Yüksek sesli, bazen dakikada 15-20 defayı bulabilen yoğunluktaki geğirmeler mide kaynaklı değildir. Yemek borusuna yutulan fazla havanın …
Yüksek sesli, bazen dakikada 15-20 defayı bulabilen yoğunluktaki geğirmeler mide kaynaklı değildir. Yemek borusuna yutulan fazla havanın çıkarılmasıdır ki bu hastaların büyük kısmında obsesif bozukluk, anksiyete yahut depresyon üzere ruhsal hastalıklarda da sıklıkla rastlanır. Çamlıca Medipol Üniversitesi Hastanesi Gastroenteroloji Bilim Kısmı Öğretim Üyesi Doç. Dr. Bülent Yaşar, pandemi sürecinin de tesiriyle son aylarda artan geğirme şikayetlerinin altında yatan nedenleri açıkladı.
YUTULAN HAVANIN ÇIKARILMASIDIR
Doç. Dr. Yaşar, gaz ve şişkinliğin, sindirim kanalına ağız yolu ile giren (hava yutma) yahut bağırsaklarda bakteriler tarafından oluşan gaz ölçüsünde artış sonucu oluştuğunu belirterek, “Hızlı yemek yemek, sigara içmek, sakız çiğnemek, süt şekerine (laktoz) yahut buğday, arpa ve çavdar da bulunan glütene karşı intolerans, cerrahi sonrası ve diyabet hastalarında bağırsak hareketlerinin bozulması sonucu gelişen bakteriyel çok çoğalma, irritabl (huzursuz) bağırsak sendromu en sık görülen nedenler ortasındadır. Geğirme, mide ve yemek borusundan yutağa hakikat hava çıkışı olarak tanımlanır.” diye konuştu.

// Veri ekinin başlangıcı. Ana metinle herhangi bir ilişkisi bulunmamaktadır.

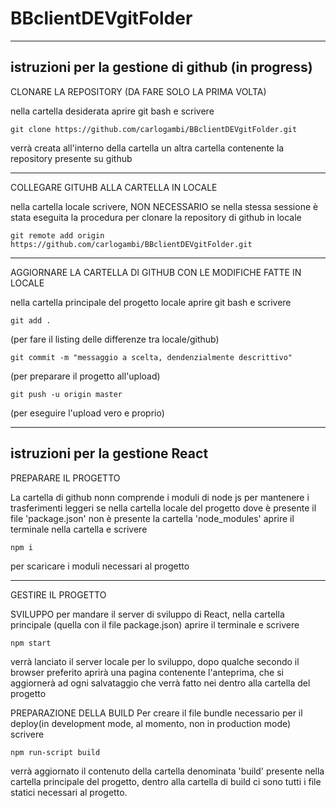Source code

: # BBclientDEVgitFolder

-------------------------------------------------------------------------------------
 istruzioni per la gestione di github (in progress) 
-------------------------------------------------------------------------------------

CLONARE LA REPOSITORY (DA FARE SOLO LA PRIMA VOLTA)

 nella cartella desiderata aprire git bash e scrivere 
    
    git clone https://github.com/carlogambi/BBclientDEVgitFolder.git

verrà creata all'interno della cartella un altra cartella contenente la repository presente su github

-------------------------------------------------------------------------------------

COLLEGARE GITUHB ALLA CARTELLA IN LOCALE

nella cartella locale scrivere, NON NECESSARIO se nella stessa sessione è stata eseguita la procedura per clonare la repository di github in locale
    
    git remote add origin https://github.com/carlogambi/BBclientDEVgitFolder.git

-------------------------------------------------------------------------------------

AGGIORNARE LA CARTELLA DI GITHUB CON LE MODIFICHE FATTE IN LOCALE

nella cartella principale del progetto locale aprire git bash e scrivere
  
  ` git add . `
  
  (per fare il listing delle differenze tra locale/github)
  
  ` git commit -m "messaggio a scelta, dendenzialmente descrittivo" `
  
  (per preparare il progetto all'upload)
  
 ` git push -u origin master `
  
  (per eseguire l'upload vero e proprio)
  
 -------------------------------------------------------------------------------------
 istruzioni per la gestione React  
-------------------------------------------------------------------------------------

PREPARARE IL PROGETTO

La cartella di github nonn comprende i moduli di node js per mantenere i trasferimenti leggeri
se nella cartella locale del progetto dove è presente il file 'package.json' non è presente la cartella 'node_modules'
aprire il terminale nella cartella e scrivere
  
 ` npm i `

per scaricare i moduli necessari al progetto

--------------------------------------------------------------------------------------

GESTIRE IL PROGETTO

SVILUPPO
per mandare il server di sviluppo di React, nella cartella principale (quella con il file package.json) aprire il terminale e scrivere

 ` npm start `

verrà lanciato il server locale per lo sviluppo, dopo qualche secondo il browser preferito aprirà una pagina contenente l'anteprima, 
che si aggiornerà ad ogni salvataggio che verrà fatto nei dentro alla cartella del progetto

PREPARAZIONE DELLA BUILD
Per creare il file bundle necessario per il deploy(in development mode, al momento, non in production mode) scrivere
  
 ` npm run-script build `

verrà aggiornato il contenuto della cartella denominata 'build' presente nella cartella principale del progetto,
dentro alla cartella di build ci sono tutti i file statici necessari al progetto.
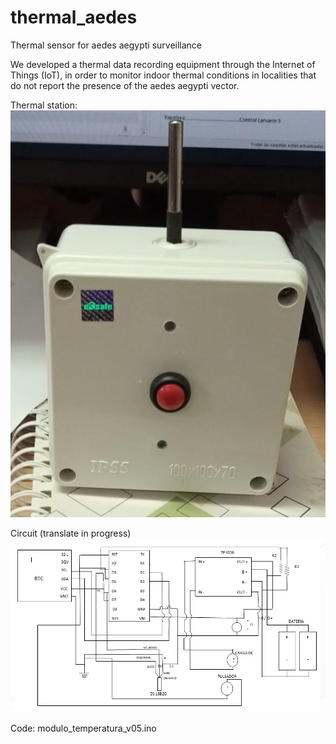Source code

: # thermal_aedes
Thermal sensor for aedes aegypti surveillance

We developed a thermal data recording equipment through the Internet of Things (IoT), in order to monitor indoor thermal conditions in localities that do not report the presence of the aedes aegypti vector.

Thermal station:
![Thermal station](thermal_station.png)

Circuit (translate in progress)
![circuit](circuito.png)

Code:
modulo_temperatura_v05.ino
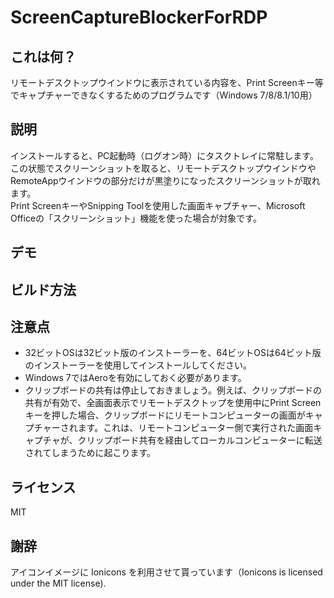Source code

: # ScreenCaptureBlockerForRDP

## これは何？
リモートデスクトップウインドウに表示されている内容を、Print Screenキー等でキャプチャーできなくするためのプログラムです（Windows 7/8/8.1/10用）

## 説明
インストールすると、PC起動時（ログオン時）にタスクトレイに常駐します。  
この状態でスクリーンショットを取ると、リモートデスクトップウインドウやRemoteAppウインドウの部分だけが黒塗りになったスクリーンショットが取れます。  
Print ScreenキーやSnipping Toolを使用した画面キャプチャー、Microsoft Officeの「スクリーンショット」機能を使った場合が対象です。  

## デモ

## ビルド方法

## 注意点
* 32ビットOSは32ビット版のインストーラーを、64ビットOSは64ビット版のインストーラーを使用してインストールしてください。
* Windows 7ではAeroを有効にしておく必要があります。
* クリップボードの共有は停止しておきましょう。例えば、クリップボードの共有が有効で、全画面表示でリモートデスクトップを使用中にPrint Screenキーを押した場合、クリップボードにリモートコンピューターの画面がキャプチャーされます。これは、リモートコンピューター側で実行された画面キャプチャが、クリップボード共有を経由してローカルコンピューターに転送されてしまうために起こります。

## ライセンス
MIT

## 謝辞
アイコンイメージに Ionicons を利用させて貰っています（Ionicons is licensed under the MIT license).
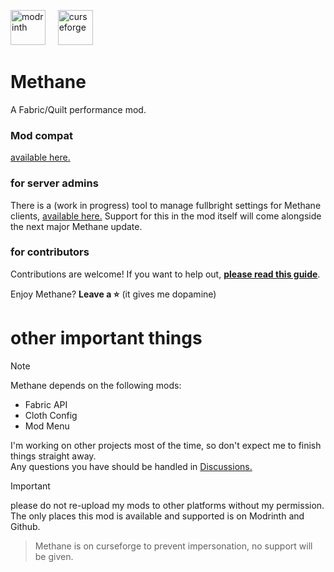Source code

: [<img alt="modrinth" height="56" src="https://cdn.jsdelivr.net/npm/@intergrav/devins-badges@3/assets/cozy/available/modrinth_vector.svg">](https://modrinth.com/mod/methane)  &nbsp;&nbsp;&nbsp; [<img alt="curseforge" height="56" src="https://cdn.jsdelivr.net/npm/@intergrav/devins-badges@3/assets/cozy/available/curseforge_vector.svg">](https://legacy.curseforge.com/minecraft/mc-mods/methane)


# Methane
A Fabric/Quilt performance mod.

### Mod compat
[available here.](https://github.com/AnOpenSauceDev/Methane-mod/blob/master/Compatability.md)

### for server admins
There is a (work in progress) tool to manage fullbright settings for Methane clients, [available here.](https://github.com/AnOpenSauceDev/Methane-Server-Utils) Support for this in the mod itself will come alongside the next major Methane update.

### for contributors
Contributions are welcome! If you want to help out, [**please read this guide**](https://github.com/AnOpenSauceDev/Methane-mod/blob/master/CONTRIBUTING.md). <br>


Enjoy Methane? **Leave a ⭐** (it gives me dopamine)

# other important things
> [!NOTE]
> Methane depends on the following mods: 
> - Fabric API 
> - Cloth Config
> - Mod Menu

I'm working on other projects most of the time, so don't expect me to finish things straight away. <br>
Any questions you have should be handled in [Discussions.](https://github.com/AnOpenSauceDev/Methane-mod/discussions) <br>

> [!IMPORTANT]
> please do not re-upload my mods to other platforms without my permission. The only places this mod is available and supported is on Modrinth and Github. <br>

> Methane is on curseforge to prevent impersonation, no support will be given.
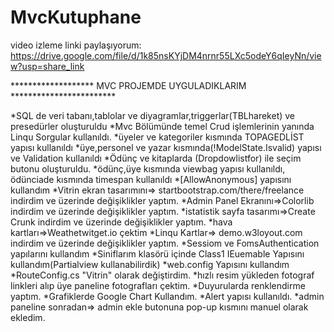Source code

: # MvcKutuphane
video izleme linki paylaşıyorum:    https://drive.google.com/file/d/1k85nsKYjDM4nrnr55LXc5odeY6qIeyNn/view?usp=share_link


******************* MVC PROJEMDE UYGULADIKLARIM ************************

*SQL de veri tabanı,tablolar ve diyagramlar,triggerlar(TBLhareket) ve presedürler oluşturuldu
*Mvc Bölümünde temel Crud işlemlerinin yanında Linqu Sorgular kullanıldı.
*üyeler ve kategoriler kısmında TOPAGEDLİST yapısı kullanıldı
*üye,personel ve yazar kısmında(!ModelState.Isvalid) yapısı ve Validation kullanıldı
*Ödünç ve kitaplarda (Dropdowlistfor) ile seçim butonu oluşturuldu.
*ödünç,üye kısmında viewbag yapısı kullanıldı, ödünciade kısmında timespan kullanıldı
*[AllowAnonymous] yapısını kullandım
*Vitrin ekran tasarımını=> startbootstrap.com/there/freelance  indirdim ve üzerinde değişiklikler yaptım.
*Admin Panel Ekranını=>Colorlib indirdim ve üzerinde değişiklikler yaptım.
*istatistik sayfa tasarımı=>Create Crunk indirdim ve üzerinde değişiklikler yaptım.
*hava kartları=>Weathetwitget.io  çektim
*Linqu Kartlar=> demo.w3loyout.com indirdim ve üzerinde değişiklikler yaptım.
*Sessiom ve FomsAuthentication yapılarını kullandım
*Siniflarım klasörü içinde Class1 IEuemable Yapısını kullandım(Partialview kullanabilirdik)
*web.config <authentication> Yapısını kullandım
*RouteConfig.cs "Vitrin" olarak değiştirdim.
*hızlı resim yükleden fotograf linkleri alıp üye paneline fotografları çektim.
*Duyurularda renklendirme yaptım.
*Grafiklerde Google Chart Kullandım.
*Alert yapısı kullanıldı.
*admin paneline sonradan=> admin ekle butonuna pop-up kısmını manuel olarak ekledim.
  
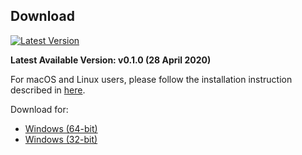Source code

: ## Download

[![Latest Version](https://img.shields.io/github/release/pandora-security/Pandora.svg)](https://pandora-security.github.io/Pandora/download)

**Latest Available Version: v0.1.0 (28 April 2020)**

For macOS and Linux users, please follow the installation instruction described in [here](https://pandora-security.github.io/Pandora/scripts).

Download for:

 * [Windows (64-bit)](https://github.com/pandora-security/Pandora/releases/download/v0.1.0/Pandora-Setup-windows_amd64-v0.1.0.exe)
 * [Windows (32-bit)](https://github.com/pandora-security/Pandora/releases/download/v0.1.0/Pandora-Setup-windows_i386-v0.1.0.exe)
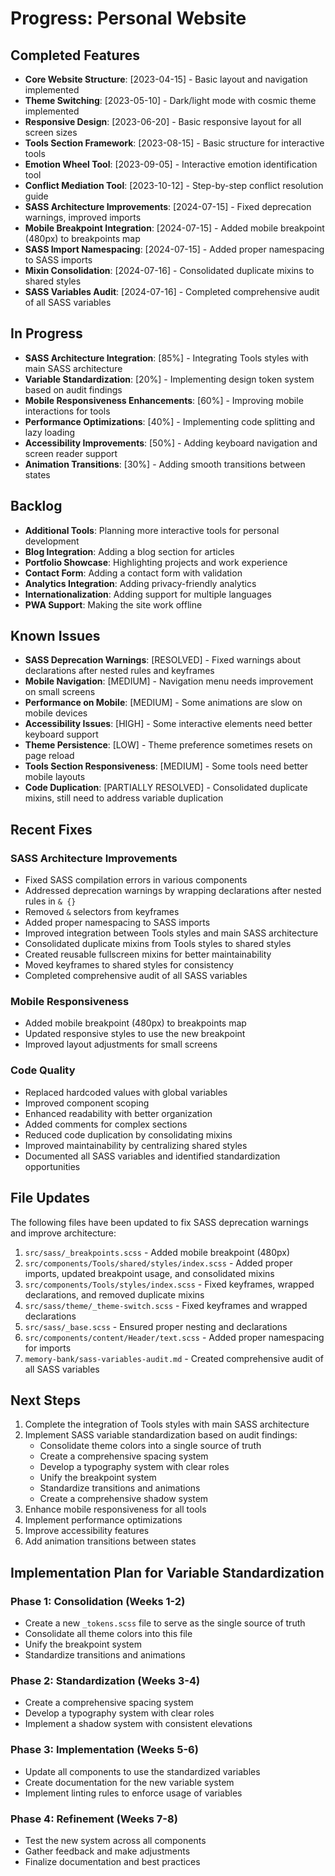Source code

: # Progress: Personal Website

## Completed Features
- **Core Website Structure**: [2023-04-15] - Basic layout and navigation implemented
- **Theme Switching**: [2023-05-10] - Dark/light mode with cosmic theme implemented
- **Responsive Design**: [2023-06-20] - Basic responsive layout for all screen sizes
- **Tools Section Framework**: [2023-08-15] - Basic structure for interactive tools
- **Emotion Wheel Tool**: [2023-09-05] - Interactive emotion identification tool
- **Conflict Mediation Tool**: [2023-10-12] - Step-by-step conflict resolution guide
- **SASS Architecture Improvements**: [2024-07-15] - Fixed deprecation warnings, improved imports
- **Mobile Breakpoint Integration**: [2024-07-15] - Added mobile breakpoint (480px) to breakpoints map
- **SASS Import Namespacing**: [2024-07-15] - Added proper namespacing to SASS imports
- **Mixin Consolidation**: [2024-07-16] - Consolidated duplicate mixins to shared styles
- **SASS Variables Audit**: [2024-07-16] - Completed comprehensive audit of all SASS variables

## In Progress
- **SASS Architecture Integration**: [85%] - Integrating Tools styles with main SASS architecture
- **Variable Standardization**: [20%] - Implementing design token system based on audit findings
- **Mobile Responsiveness Enhancements**: [60%] - Improving mobile interactions for tools
- **Performance Optimizations**: [40%] - Implementing code splitting and lazy loading
- **Accessibility Improvements**: [50%] - Adding keyboard navigation and screen reader support
- **Animation Transitions**: [30%] - Adding smooth transitions between states

## Backlog
- **Additional Tools**: Planning more interactive tools for personal development
- **Blog Integration**: Adding a blog section for articles
- **Portfolio Showcase**: Highlighting projects and work experience
- **Contact Form**: Adding a contact form with validation
- **Analytics Integration**: Adding privacy-friendly analytics
- **Internationalization**: Adding support for multiple languages
- **PWA Support**: Making the site work offline

## Known Issues
- **SASS Deprecation Warnings**: [RESOLVED] - Fixed warnings about declarations after nested rules and keyframes
- **Mobile Navigation**: [MEDIUM] - Navigation menu needs improvement on small screens
- **Performance on Mobile**: [MEDIUM] - Some animations are slow on mobile devices
- **Accessibility Issues**: [HIGH] - Some interactive elements need better keyboard support
- **Theme Persistence**: [LOW] - Theme preference sometimes resets on page reload
- **Tools Section Responsiveness**: [MEDIUM] - Some tools need better mobile layouts
- **Code Duplication**: [PARTIALLY RESOLVED] - Consolidated duplicate mixins, still need to address variable duplication

## Recent Fixes

### SASS Architecture Improvements
- Fixed SASS compilation errors in various components
- Addressed deprecation warnings by wrapping declarations after nested rules in `& {}`
- Removed `&` selectors from keyframes
- Added proper namespacing to SASS imports
- Improved integration between Tools styles and main SASS architecture
- Consolidated duplicate mixins from Tools styles to shared styles
- Created reusable fullscreen mixins for better maintainability
- Moved keyframes to shared styles for consistency
- Completed comprehensive audit of all SASS variables

### Mobile Responsiveness
- Added mobile breakpoint (480px) to breakpoints map
- Updated responsive styles to use the new breakpoint
- Improved layout adjustments for small screens

### Code Quality
- Replaced hardcoded values with global variables
- Improved component scoping
- Enhanced readability with better organization
- Added comments for complex sections
- Reduced code duplication by consolidating mixins
- Improved maintainability by centralizing shared styles
- Documented all SASS variables and identified standardization opportunities

## File Updates
The following files have been updated to fix SASS deprecation warnings and improve architecture:

1. `src/sass/_breakpoints.scss` - Added mobile breakpoint (480px)
2. `src/components/Tools/shared/styles/index.scss` - Added proper imports, updated breakpoint usage, and consolidated mixins
3. `src/components/Tools/styles/index.scss` - Fixed keyframes, wrapped declarations, and removed duplicate mixins
4. `src/sass/theme/_theme-switch.scss` - Fixed keyframes and wrapped declarations
5. `src/sass/_base.scss` - Ensured proper nesting and declarations
6. `src/components/content/Header/text.scss` - Added proper namespacing for imports
7. `memory-bank/sass-variables-audit.md` - Created comprehensive audit of all SASS variables

## Next Steps
1. Complete the integration of Tools styles with main SASS architecture
2. Implement SASS variable standardization based on audit findings:
   - Consolidate theme colors into a single source of truth
   - Create a comprehensive spacing system
   - Develop a typography system with clear roles
   - Unify the breakpoint system
   - Standardize transitions and animations
   - Create a comprehensive shadow system
3. Enhance mobile responsiveness for all tools
4. Implement performance optimizations
5. Improve accessibility features
6. Add animation transitions between states

## Implementation Plan for Variable Standardization

### Phase 1: Consolidation (Weeks 1-2)
- Create a new `_tokens.scss` file to serve as the single source of truth
- Consolidate all theme colors into this file
- Unify the breakpoint system
- Standardize transitions and animations

### Phase 2: Standardization (Weeks 3-4)
- Create a comprehensive spacing system
- Develop a typography system with clear roles
- Implement a shadow system with consistent elevations

### Phase 3: Implementation (Weeks 5-6)
- Update all components to use the standardized variables
- Create documentation for the new variable system
- Implement linting rules to enforce usage of variables

### Phase 4: Refinement (Weeks 7-8)
- Test the new system across all components
- Gather feedback and make adjustments
- Finalize documentation and best practices
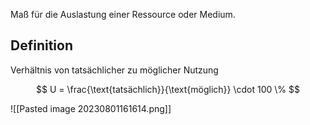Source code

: Maß für die Auslastung einer Ressource oder Medium.

## Definition
Verhältnis von tatsächlicher zu möglicher Nutzung

$$
U = \frac{\text{tatsächlich}}{\text{möglich}} \cdot 100 \%
$$

![[Pasted image 20230801161614.png]]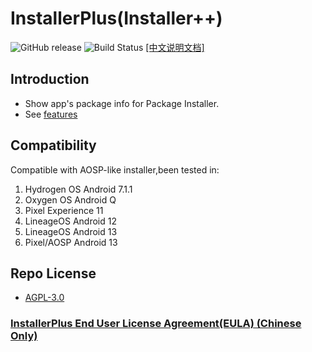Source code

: # InstallerPlus(Installer++)

![GitHub release](https://img.shields.io/github/v/release/NextAlone/InstallerPlus?color=success&label=Release&logo=github) ![Build Status](https://img.shields.io/github/actions/workflow/status/NextAlone/InstallerPlus/autoci.yml?label=Build&logo=github) [[中文说明文档]](https://github.com/NextAlone/InstallerPlus/blob/main/README_CN.md)

## Introduction

- Show app's package info for Package Installer.
- See [features](https://github.com/NextAlone/InstallerPlus/blob/main/image/README.md)

## Compatibility

Compatible with AOSP-like installer,been tested in:  

1. Hydrogen OS Android 7.1.1
2. Oxygen OS Android Q
3. Pixel Experience 11
4. LineageOS Android 12
5. LineageOS Android 13
6. Pixel/AOSP Android 13


## Repo License

- [AGPL-3.0](https://github.com/NextAlone/InstallerPlus/blob/main/LICENSE.md)

### [InstallerPlus End User License Agreement(EULA) (Chinese Only)](https://github.com/NextAlone/InstallerPlus/blob/main/app/src/main/assets/eula.md)
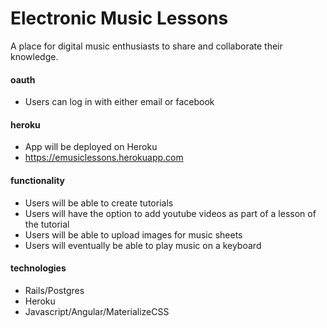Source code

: # Electronic Music Lessons

A place for digital music enthusiasts to share and collaborate their knowledge.

#### oauth
- Users can log in with either email or facebook

#### heroku
- App will be deployed on Heroku
- https://emusiclessons.herokuapp.com

#### functionality
- Users will be able to create tutorials
- Users will have the option to add youtube videos as part of a lesson of the tutorial
- Users will be able to upload images for music sheets
- Users will eventually be able to play music on a keyboard

#### technologies
- Rails/Postgres
- Heroku
- Javascript/Angular/MaterializeCSS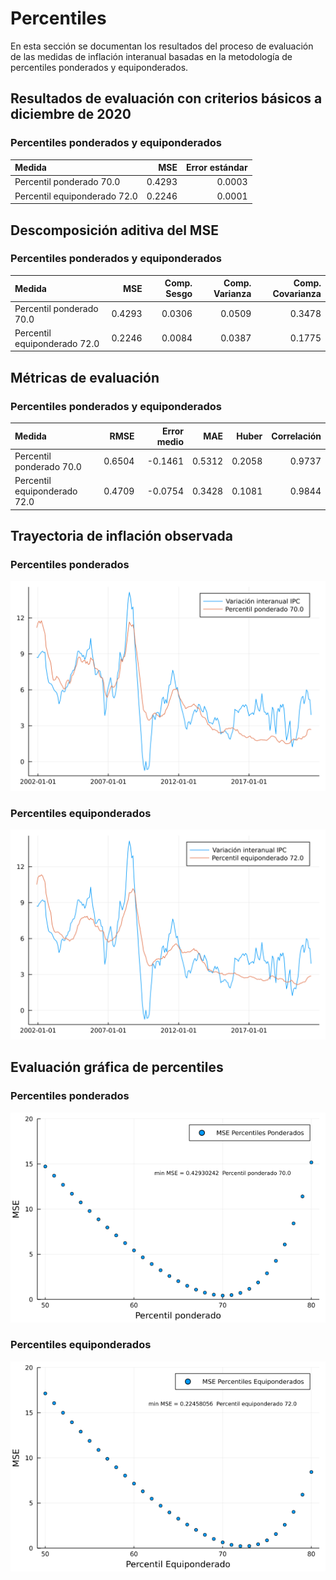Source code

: # Percentiles 

En esta sección se documentan los resultados del proceso de evaluación de las medidas de inflación interanual basadas en la metodología de percentiles ponderados y equiponderados.

## Resultados de evaluación con criterios básicos a diciembre de 2020

### Percentiles ponderados y equiponderados

| Medida                        |    MSE | Error estándar |
|:----------------------------- | ------:| --------------:|
| Percentil ponderado 70.0      | 0.4293 |         0.0003 |
| Percentil equiponderado 72.0  | 0.2246 |         0.0001 |

## Descomposición aditiva del MSE

### Percentiles ponderados y equiponderados

| Medida                       |    MSE | Comp. Sesgo | Comp. Varianza | Comp. Covarianza |
|:---------------------------- | ------:| -----------:| --------------:| ----------------:|
| Percentil ponderado 70.0     | 0.4293 |      0.0306 |         0.0509 |           0.3478 |
| Percentil equiponderado 72.0 | 0.2246 |      0.0084 |         0.0387 |           0.1775 |




## Métricas de evaluación 

### Percentiles ponderados y equiponderados

| Medida                       |   RMSE | Error medio |    MAE |  Huber | Correlación |
|:---------------------------- | ------:| -----------:| ------:| ------:| -----------:|
| Percentil ponderado 70.0     | 0.6504 |     -0.1461 | 0.5312 | 0.2058 |      0.9737 |
| Percentil equiponderado 72.0 | 0.4709 |     -0.0754 | 0.3428 | 0.1081 |      0.9844 |

## Trayectoria de inflación observada

### Percentiles ponderados 
![Trayectoria observada](images/InflPercentileWeighted/obs_trajectory.svg)

### Percentiles equiponderados
![Trayectoria observada](images/InflPercentileEq/obs_trajectory.svg)

## Evaluación gráfica de percentiles 

### Percentiles ponderados 
![Min MSE](images/InflPercentileWeighted/MSE.png)

### Percentiles equiponderados
![Min MSE](images/InflPercentileEq/MSE.png)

OBSESİF BOZUKLUK VE ANKSİYETE NEDEN OLABİLİR
Doç. Dr. Bülent Yaşar, mide ve mide üstü kaynaklı 2 tip geğirme olduğunu tabir ederek, şöyle devam etti: “Mide kaynaklı geğirme, mide içi havanın, bağırsaklara yoğun hava geçişini engellemek için refleks olarak ağız yoluyla çıkarılmasıdır. Fizyolojik ve istemsizdir, günde 25-30 defa gerçekleşebilir. Yüksek sesli, bazen dakikada 15-20 defayı bulabilen yoğunluktaki geğirmeler ise mide kaynaklı değil, yemek borusuna yutulan fazla havanın çıkarılmasıdır ki bu hastaların büyük kısmında obsesif bozukluk, anksiyete yahut depresyon üzere ruhsal hastalıklara rastlanır. Hastamız ile konuşurken dikkatini farklı istikametlere çektiğimizde geğirme kaybolur iken, dikkatimizi yoğunlaştırdığımızda ise çarçabuk ve sıkça hava çıkarabilmektedir. En kıymetli özelliklerinden biri de hastalarımız şikayet ile uykudan uyanmaz. Bu hastalarımızda bazen hazımsızlık, yemek sonrası gelişen rahatsızlık hissi, erken doyma üzere dispeptik yakınmalarda eşlik edebilir. Dikkatli bir anamnez ve muayene ile ekseriyetle teşhis konur. Kilo kaybı, ağrı, yutma zahmeti, yediklerinin geri gelmesi ve yanma varlığı, diğer hastalıkları düşündüreceğinden endoskopik kıymetlendirme gerekebilir. Bu hastalarımız hayat kaliteleri ileri derece bozulduğundan kendilerini toplumsal etraflarından izole etmeye çalışır. Çabucak çabucak tamamı asit baskılayıcılar ve gaz ilaçları kullanmış, yarar görmemiştir. En değerli nokta, hastalarımızı bunun organik bir hastalık değil, davranışsal bir bozukluk olduğunu ikna etmektir. Konuşma ve davranış terapileri ve psikiyatrist yardımı tedavinin temelidir.”